In questi giorni, dopo la manifestazione degli Unions – la coalizione sociale capeggiata da Maurizio Landini – a Roma, mi sono ritrovato a riflettere su cosa, di fatto, quella manifestazione significasse.
La contrapposizione, in Italia, si è fatta molto aspra, su ogni fronte, ma a me pare che si stia imboccando una strada già vista, già percorsa, che non porta a nulla di nuovo. Mi spiego meglio.
L’altro giorno, su Facebook scrissi
Sono un ragazzo di 21 anni. Sono di sinistra, ma non mi riconosco negli Unions. Come faccio?
Era, evidentemente, una domanda provocatoria, ma quello che ho potuto comprendere è che non c’è la minima intenzione a fermarsi un attimo, non per temporeggiare, ma per riflettere attentamente su quanto sta accadendo e sul significato di quella manifestazione e del ruolo assunto da Landini.
Non mi riconosco negli Unions, questo è chiaro, ma non per una semplice contrapposizione di simboli o sigle, ma perché, come ho più volte detto su questo blog, nascono nuovi soggetti politici, nuovi “movimenti”, ma sempre partendo da una persona, da un nome. Mai da una idea. Questa cosa accade anche a sinistra. Soprattutto a sinistra, negli ultimi tempi.
Da Bertinotti a Landini, passando per Vendola, Ingroia e Tsipras. Un percorso dettato dai tempi, dalle esigenze di stringersi per fare massa? Io credo che la sinistra, quella che punta non a rappresentarsi ma a rappresentare (cosa ben diversa) non può nascere così, e i fallimenti sono sotto gli occhi di tutti. Che fine ha fatto Rifondazione Comunista? Sinistra Ecologia Libertà? Qual è stato il destino de L’Altra Europa con Tsipras? L’ultima volta che ne ho sentito parlare è stato per un litigio furibondo tra i sostenitori di quella lista e Barbara Spinelli, per non aver rispettato la parola data – cioè di lasciare il seggio all’Europarlamento (poltrone, ndr).
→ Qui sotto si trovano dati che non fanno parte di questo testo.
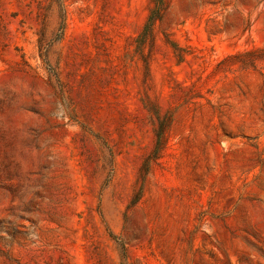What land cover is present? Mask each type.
<instances>
[{
    "label": "rangeland",
    "instance_id": "rangeland-1",
    "mask_svg": "<svg viewBox=\"0 0 264 264\" xmlns=\"http://www.w3.org/2000/svg\"><path fill=\"white\" fill-rule=\"evenodd\" d=\"M0 264H264V0H0Z\"/></svg>",
    "mask_w": 264,
    "mask_h": 264
},
{
    "label": "trees",
    "instance_id": "trees-1",
    "mask_svg": "<svg viewBox=\"0 0 264 264\" xmlns=\"http://www.w3.org/2000/svg\"><path fill=\"white\" fill-rule=\"evenodd\" d=\"M153 19H154V17H153Z\"/></svg>",
    "mask_w": 264,
    "mask_h": 264
}]
</instances>
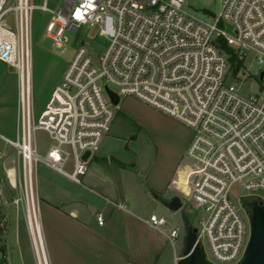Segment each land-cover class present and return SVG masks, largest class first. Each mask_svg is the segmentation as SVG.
I'll list each match as a JSON object with an SVG mask.
<instances>
[{
    "label": "built area",
    "instance_id": "1",
    "mask_svg": "<svg viewBox=\"0 0 264 264\" xmlns=\"http://www.w3.org/2000/svg\"><path fill=\"white\" fill-rule=\"evenodd\" d=\"M35 10L50 14L44 32L53 49H63L66 33L82 27H99L109 41L97 61L79 49L37 119L31 75ZM220 40L235 46L230 48L242 67L249 58L257 63L254 76L263 75L259 95H242L229 81ZM0 62L17 73V136L1 139L17 151L18 185L28 208L35 203L40 165L81 184L120 108L112 105L107 87L120 101L134 97L191 130L186 159L199 173L188 183L190 199L206 213L196 228L197 242L212 264L239 262L250 238L246 203L264 205V0H223L222 12L211 20L187 10L185 0H64L55 9L47 0L42 5L0 0ZM246 76L242 73V80ZM39 130L53 141L45 157L35 141ZM70 157L71 173L66 171ZM235 186L247 192L241 208L231 200ZM97 221L104 223L100 215ZM146 223L167 227L156 215ZM179 237L178 228L168 230L174 251Z\"/></svg>",
    "mask_w": 264,
    "mask_h": 264
},
{
    "label": "rangeland",
    "instance_id": "2",
    "mask_svg": "<svg viewBox=\"0 0 264 264\" xmlns=\"http://www.w3.org/2000/svg\"><path fill=\"white\" fill-rule=\"evenodd\" d=\"M35 3L42 5L43 0H35ZM222 4L223 0H185L187 10L208 20L220 15ZM47 5L51 9L62 8L64 0H47ZM10 16H8V22ZM49 19L50 14L47 12L35 10L33 13L31 75L33 110L36 119L45 109L53 90L63 82L65 72L80 48H84L87 54L94 61H97L109 47L108 39L100 36V29L96 26L82 27L76 34L66 33L65 47L53 49L52 41L46 37L44 32ZM8 22L5 21L7 24ZM230 47L235 49L233 45ZM229 68V75H231L228 77L229 81L242 95L260 94L263 86L261 81L254 76L259 68L255 61L251 58L245 60L243 67L240 66V71L236 76H234L235 66L230 60ZM242 73L247 74L243 80ZM17 80L16 71L0 62V105L3 103L9 107L8 114L0 118L4 126L0 133L7 136H9L8 129L14 126L15 133L17 130V122L11 121V110L17 106ZM191 136V130L175 119L150 108L134 97H122L120 108L116 111L110 130L103 138L100 148L101 153L113 154L127 161L130 165H136L137 172H140L139 179L144 183L146 174L155 168L157 170L162 168L166 159L168 160L163 170H167L181 156L186 159L185 150ZM35 141L40 155L45 157L53 145L50 136L45 131L39 130L35 132ZM66 150L69 151L68 148ZM0 153L2 154L0 155V262L3 264H39L27 220L26 193L17 183L19 172H16V184H13L10 180L12 177L6 173V169L11 166H16L18 170L17 152L0 139ZM13 161H15V165ZM186 164L188 167L187 171L186 169L182 171V181L187 185L198 175L199 168L189 163L187 159ZM43 169L45 168L42 165L38 167L39 175ZM66 171L69 173L73 171L72 157L68 161ZM36 184H34V196L37 218L41 227V202L37 188L42 189L43 184L42 181ZM246 194L247 192L238 186L232 189L231 200L236 208H241L240 197ZM262 196L264 197L263 194ZM183 200L185 203L184 210L190 223L194 228H199L201 219L206 216L205 211L197 208L190 198H183ZM155 202L157 216L166 220L167 227L179 229L180 237L176 242V252L181 254L184 247L183 219L180 213L172 214L161 203ZM41 237L42 243L41 245L39 243V249L41 250L43 247L47 257L42 229ZM167 248L170 253L169 256L172 258L173 248L170 244ZM46 261L50 264L48 257ZM169 263L172 264V259Z\"/></svg>",
    "mask_w": 264,
    "mask_h": 264
},
{
    "label": "crops",
    "instance_id": "3",
    "mask_svg": "<svg viewBox=\"0 0 264 264\" xmlns=\"http://www.w3.org/2000/svg\"><path fill=\"white\" fill-rule=\"evenodd\" d=\"M8 108L3 103L0 105V118L8 114ZM12 109L11 121L15 123L18 107ZM3 127L0 121V130ZM13 127L7 130L9 136L0 133V139L3 136L15 140L17 130L15 133ZM179 158L163 170L166 159L162 168L146 174L144 183L139 179L136 165L113 154L101 153V148L89 160L81 184L42 165L45 169L42 176L37 172L36 183L43 184L37 192L50 264H170L171 259L175 264L181 254L173 249L170 258L167 248V233L174 227L155 229L146 220L157 216L153 193L160 196L171 193L183 204V198H190V185L182 181V171H187L188 165L186 159ZM16 168L6 169L13 184L17 182ZM99 215L103 225L98 224Z\"/></svg>",
    "mask_w": 264,
    "mask_h": 264
},
{
    "label": "water",
    "instance_id": "4",
    "mask_svg": "<svg viewBox=\"0 0 264 264\" xmlns=\"http://www.w3.org/2000/svg\"><path fill=\"white\" fill-rule=\"evenodd\" d=\"M263 75L261 74L260 80ZM112 105L117 107L120 98L117 94L105 87ZM90 154L86 153L83 160L87 161ZM152 197L161 203L172 214L180 213L184 226V247L181 257L176 264H212L206 259L204 248L197 242V229L192 226L187 217L181 199L171 193L160 196L153 193ZM250 208V238L242 258L237 264H264V205L261 202L251 201L246 203Z\"/></svg>",
    "mask_w": 264,
    "mask_h": 264
},
{
    "label": "bare ground",
    "instance_id": "5",
    "mask_svg": "<svg viewBox=\"0 0 264 264\" xmlns=\"http://www.w3.org/2000/svg\"><path fill=\"white\" fill-rule=\"evenodd\" d=\"M37 216L38 215H37L36 203L34 204L30 203L29 208H28L27 220H28L29 229H30L31 236H32V241L35 246V252L39 260V264H48V262L46 261L45 250L43 249V247L41 250L39 249L42 243V237H41V227L38 222Z\"/></svg>",
    "mask_w": 264,
    "mask_h": 264
},
{
    "label": "trees",
    "instance_id": "6",
    "mask_svg": "<svg viewBox=\"0 0 264 264\" xmlns=\"http://www.w3.org/2000/svg\"><path fill=\"white\" fill-rule=\"evenodd\" d=\"M220 42H221V45H222V49L228 55V61L230 60L233 63V65L235 66V68H234V71H235L234 76H236L239 73V71H240V66H242V65H241L240 62H238L237 58L233 54V50L229 46H227V44L223 40H220ZM249 202H251V201H249ZM0 264H3V262H0Z\"/></svg>",
    "mask_w": 264,
    "mask_h": 264
},
{
    "label": "flooded vegetation",
    "instance_id": "7",
    "mask_svg": "<svg viewBox=\"0 0 264 264\" xmlns=\"http://www.w3.org/2000/svg\"><path fill=\"white\" fill-rule=\"evenodd\" d=\"M247 211L249 212L250 211V208L247 206Z\"/></svg>",
    "mask_w": 264,
    "mask_h": 264
}]
</instances>
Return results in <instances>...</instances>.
Maurizio Landini è uno di quei sindacalisti tosti, l’ha dimostrato più volte, l’unico leader sindacale carismatico presente oggi in Italia. Questo lui l’ha capito e lo utilizza a suo favore, ovviamente. Ma Landini, che dice di voler rappresentare i lavoratori, sa quanti lavoratori si sentono rappresentati da lui e dalla FIOM? L’Espresso ha svolto un’inchiesta sull’argomento e non mi sembra ci sia tanto da essere felici. E visto che stiamo, si chieda se i puri e gli onesti sono quelli che sfruttano i permessi sindacali per farsi gli affaracci propri, o quelli che usano la L. 104/1992 per andarsene in vacanza. Perché, sia ben chiaro, ladri e farabutti sono i politici corrotti, incompetenti e collusi, ma lo sono anche queste persone. O no?
Che Landini dica di avere già un partito e che quel partito sia il sindacato, poco ci credo e non penso di essere il solo. Mi dispiace che il segretario della FIOM abbia deciso di fare politica? Assolutamente no, ognuno può farlo, l’hanno fatto Cofferati ed Epifani (per citarne due), non vedo come non possa farlo anche lui. Ma il problema è sempre quello: dove si vuole arrivare? Io credo non troppo lontano. Perché c’è sempre un nome, prima di un senso di comunità. C’è sempre la ricerca di un nome dietro cui stringersi e sempre la caccia ad un nemico davanti cui schierarsi. Lo fa capire anche un grande sostenitore di quella manifestazione, chiamando, il leader FIOM, “l’AntiRenzi”.
L’eterno ritorno dell’uguale. Una sinistra che non sa rinnovare le proprie menti e i propri volti. Dietro Landini ci saranno sempre i soliti parassiti che cercheranno di rubare quanta più linfa vitale per sopravvivere. Se in questo Paese un soggetto autorevole di sinistra non c’è, non è colpa di Renzi o del PD, ma è colpa della sinistra stessa, incapace di saper essere Sinistra. Ma questa è un’altra storia.
Non è di sinistra colui che urla contro un manifestante solo perché sceso in piazza con la bandiera di un partito in cui crede. Se quello è essere di sinistra, vuol dire che stiamo tornando alla preistoria. O forse si è solo gli ennesimi tifosi.